Once again indoors with slightly muffled bangs and booms going on outside, Krispy proceeded to do her usual panicked run-walk. She sped back and forth from the bedroom (where her crate and under-bed safe haven are) to the front door or couch, over and over. This quickly escalated into greater panic as she jumped in my arms and then immediately wiggled to get out of them, repeating over and over. She kept trying to find better hiding spots, attempting to squeeze under shorter and shorter furniture, even running behind the toilet in the bathroom for refuge. At this point I opted to put her in her crate and stayed with her for some time to alleviate her fears. (The last thing I needed was for her to squeeze under (or behind) some piece of furniture that I couldn’t later move – or that she couldn’t extricate herself from.)

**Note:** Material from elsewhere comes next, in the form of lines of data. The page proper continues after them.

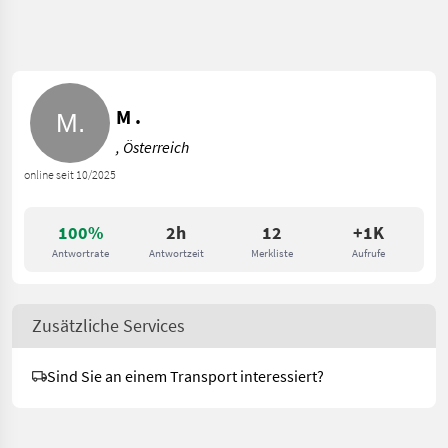
M .
, Österreich
online seit 10/2025
100%
2h
12
+1K
Antwortrate
Antwortzeit
Merkliste
Aufrufe
Zusätzliche Services
Sind Sie an einem Transport interessiert?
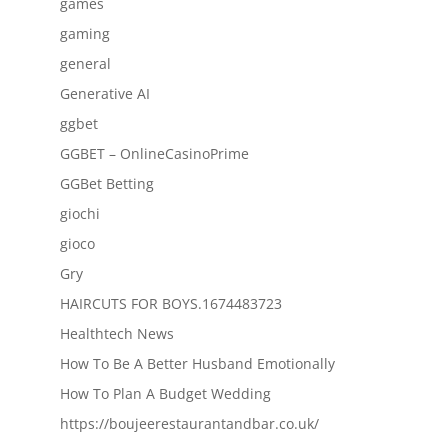
games
gaming
general
Generative AI
ggbet
GGBET – OnlineCasinoPrime
GGBet Betting
giochi
gioco
Gry
HAIRCUTS FOR BOYS.1674483723
Healthtech News
How To Be A Better Husband Emotionally
How To Plan A Budget Wedding
https://boujeerestaurantandbar.co.uk/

The crate, of course, did help calm her. But the process of alleviating her fears took more than an hour since the fireworks show ran quite long and various illegal fireworks continued to be set off around the neighborhood after that. In the crate she could console herself with the tight quarters and roof overhead. (Swaddling for dachshunds?)

When it was all over she left the crate of her own volition to seek me out. I gave her time and space to choose her own emergence back into the taller world. I would have been willing to bet while the fireworks were going on that she would have preferred sharing a den with a badger than being anywhere above ground. Ah, the life of a dachshund!